Le 8 décembre, le buste de Pascal Paoli avait été choisi par l’Associu di i Parenti Corsi (APC) pour commémorer à Bastia « A festa di a Nazione ». Selon la photo de Corse-Matin, une vingtaine de participants – beaucoup d’enfants – étaient rassemblés pour déposer au pied de la statue une plaque où était gravé : « A Corsica un hè mica un departamentu francesu ma una nazione vinta chi a da rinascia » (La corse n’est pas un département français mais une nation vaincue qui va renaître).

Pour qui connaît l’indéfectible attachement de Paoli aux idées de la Révolution française – et ce en dépit de l’épisode du Royaume anglo-corse -, la manifestation anti française organisée par l’APC paraissait inconvenante en ce lieu. A Paoli qui avait fait siennes les grands principes des Lumières qui ont inspiré la Révolution – les hommes sans distinction d’origine, de race ou de religion -, le président de l’APC avait, quelques mois auparavant, opposé que les Corses doivent « rejeter le droit du sol français pour le droit du sang qui est notre conception historique de la communauté corse (…) une communauté charnelle ayant une terre, une langue, une culture, son atavisme propre. » L’exact contrepied de Paoli ! Exit « la communauté de destin », sur la base de liens politiques qui avaient uni dans la nation française « un agrégat de peuples désunis », Corse compris, selon le vœu des paolistes. Exit « la communauté de destin » que les séparatistes nous servent aujourd’hui et qui n’est que le cache-sexe d’une xénophobie rampante.

^^^^^^^^^^^^^^^^

Exercices:
**a)** Indiquez si chacun des énoncés suivants concorde avec l'extrait sur le buste de Pascal Paoli, en citant mot pour mot les termes qui tranchent : (i) Une vingtaine de participants étaient rassemblés au pied de la statue. (ii) La commémoration s'est tenue à Ajaccio. (iii) Le président de l'APC prône le droit du sol.
**b)** D'après l'extrait sur le buste de Pascal Paoli, quel journal a publié la photo de la cérémonie ?
**c)** Poursuivez l'extrait sur le buste de Pascal Paoli à la suite de sa dernière phrase.

Données sources:

^^^^^^^^^^^^^^^^

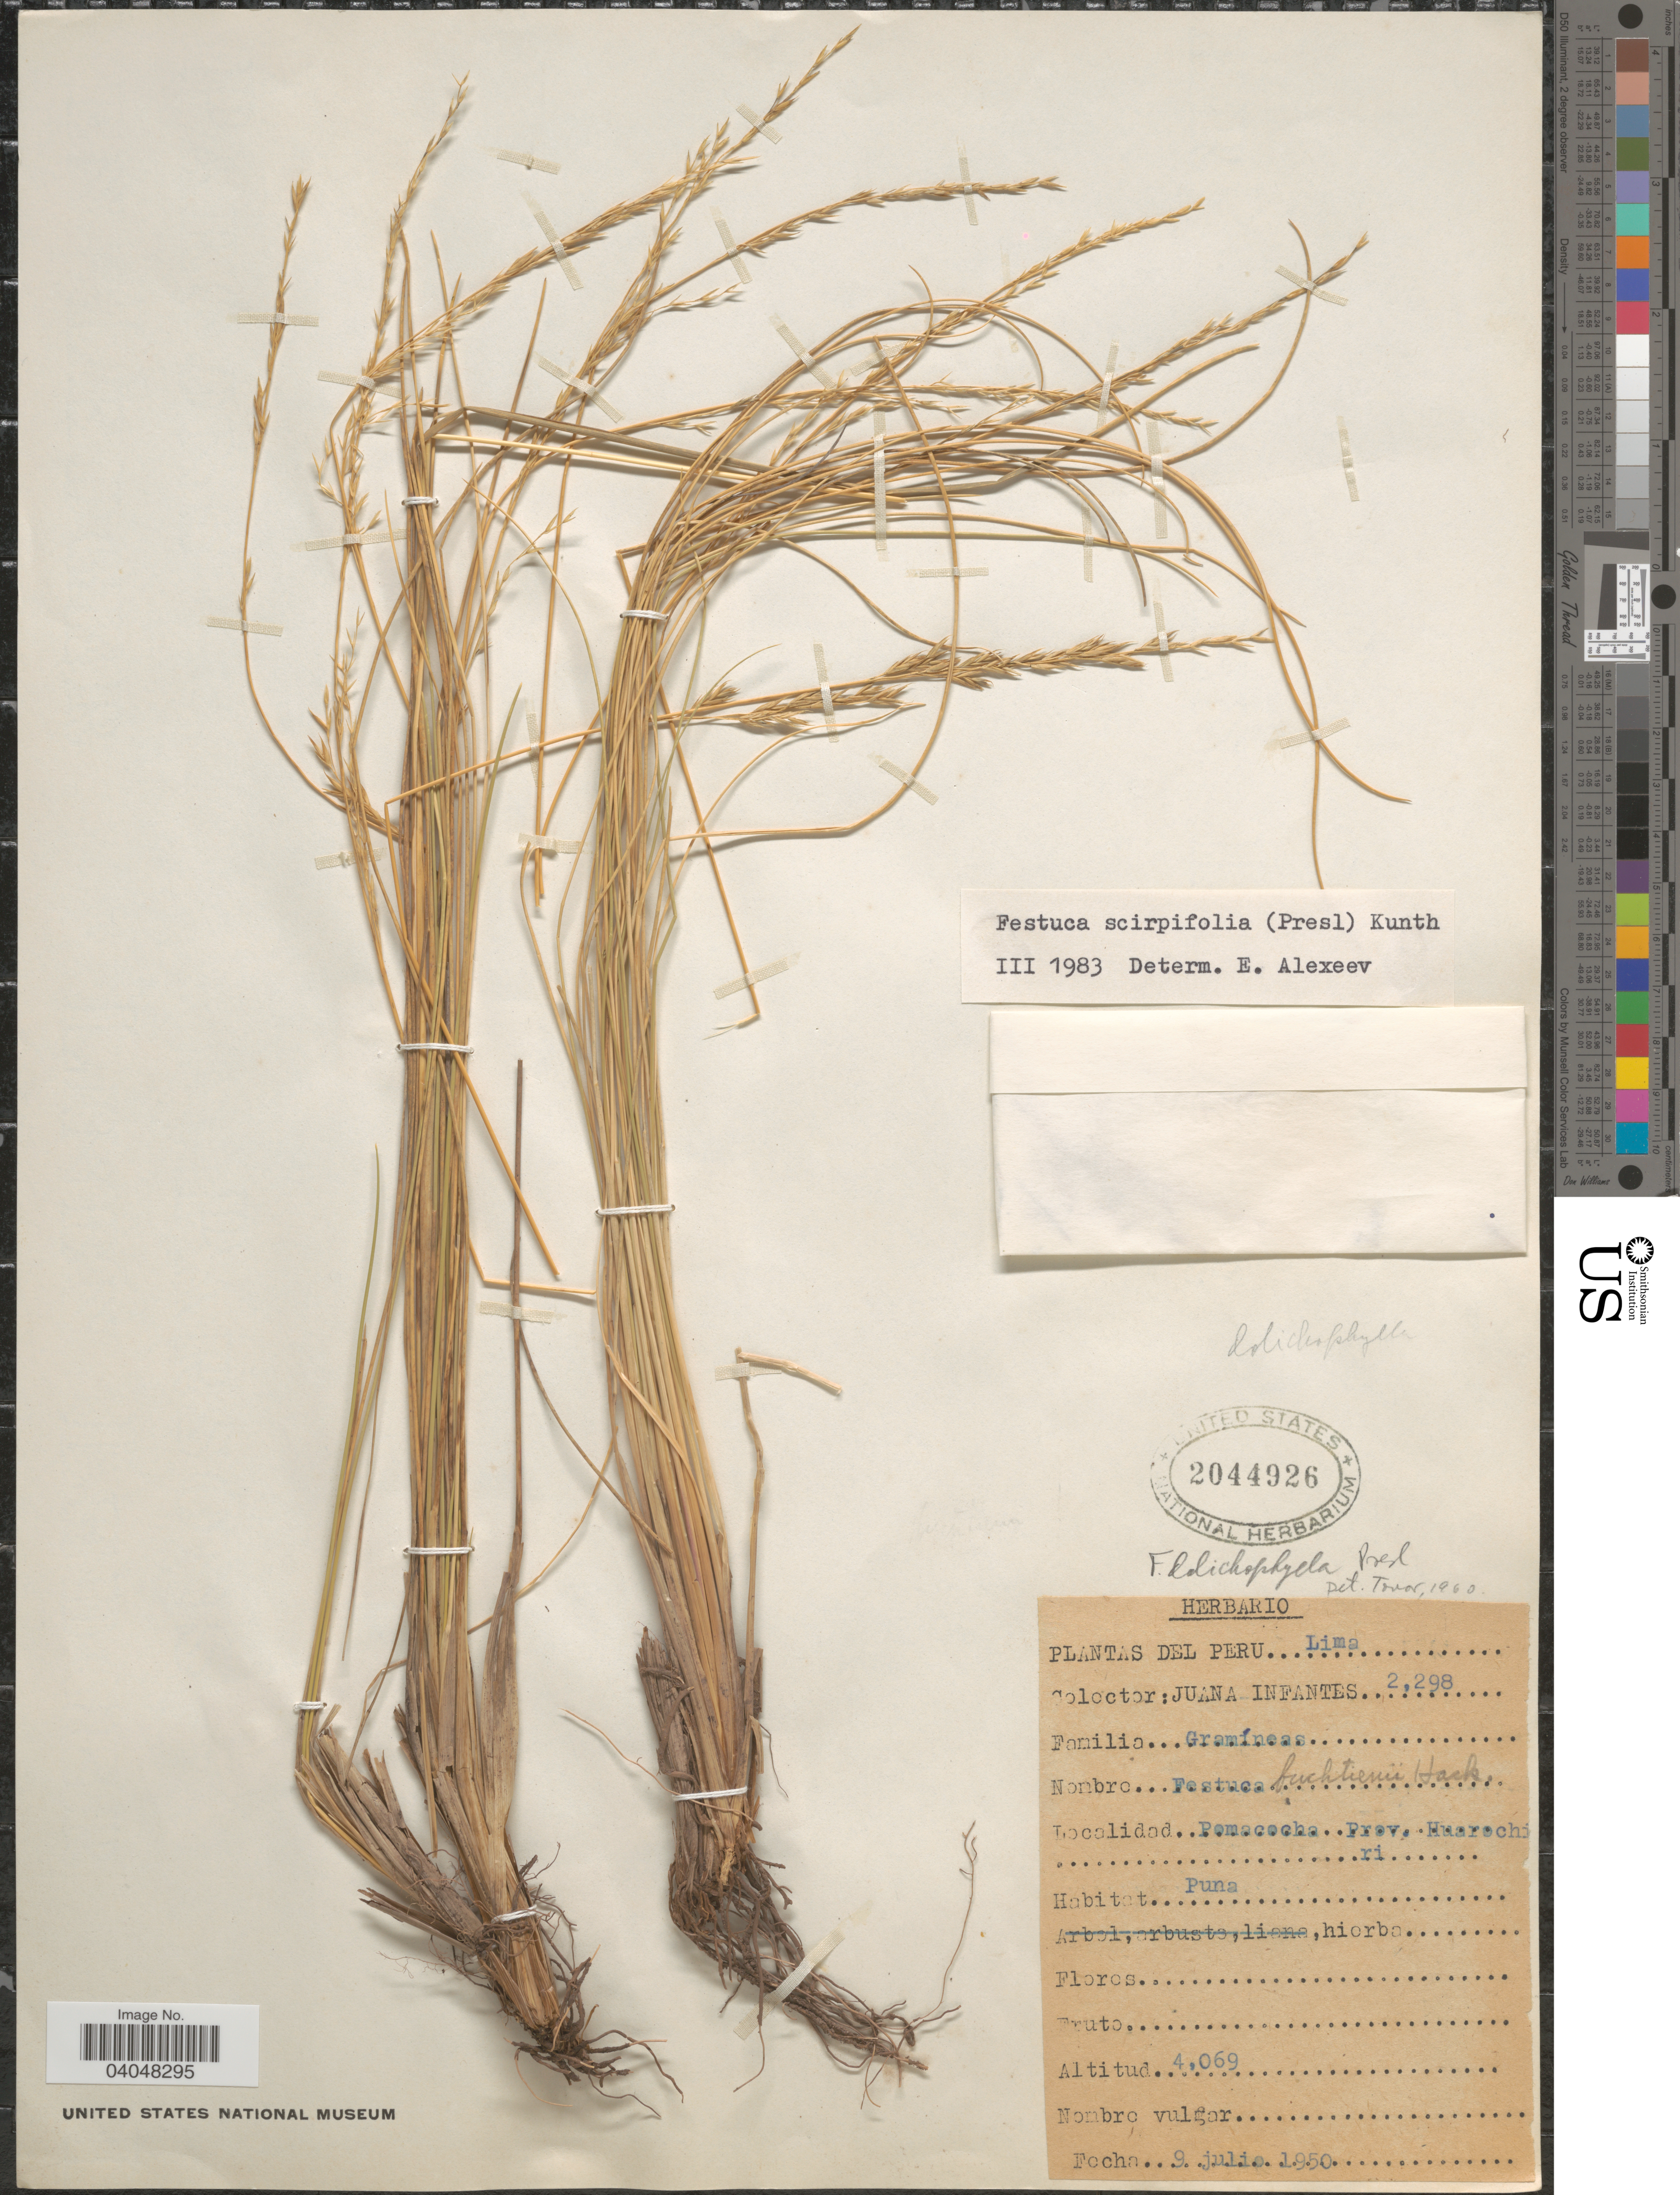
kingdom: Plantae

^^^^^^^^^^^^^^^^

Réponses par exercice:
**a)**
(i) Oui : « une vingtaine de participants ».
(ii) Non : « pour commémorer à Bastia ».
(iii) Non : « rejeter le droit du sol français pour le droit du sang ».

**b)** Corse-Matin.

**c)**
Citoyenneté versus identité

Dominique Verdoni, professeur de l’Université de Corse, nous avait déjà servi une version plus élaborée de cette doctrine aux accents maurrassiens :  » La Corse », nous expliquait-elle, doit « sortir de l’universalisme jacobin » (…) Force est de constater que la notion de citoyenneté dans son acception trop universelle, qui procède par abstraction des différences au nom de principes d’égalité, ne parvient pas à éluder les inégalités, ni la volonté des individus de voir reconnaître leurs spécificités ». L’universitaire en concluait qu’il fallait procéder à de « …nécessaires réajustements en terme de citoyenneté. Car toute affirmation identitaire consacre l’éclatement de la citoyenneté universaliste – présentée au mieux comme un vœu pieux, au pire comme un mensonge – au profit des liens primordiaux, intensément vécus et ressentis, noués à l’échelle du particulier : le sentiment religieux, l’appartenance ethnique, l’usage commun d’une langue. » (1)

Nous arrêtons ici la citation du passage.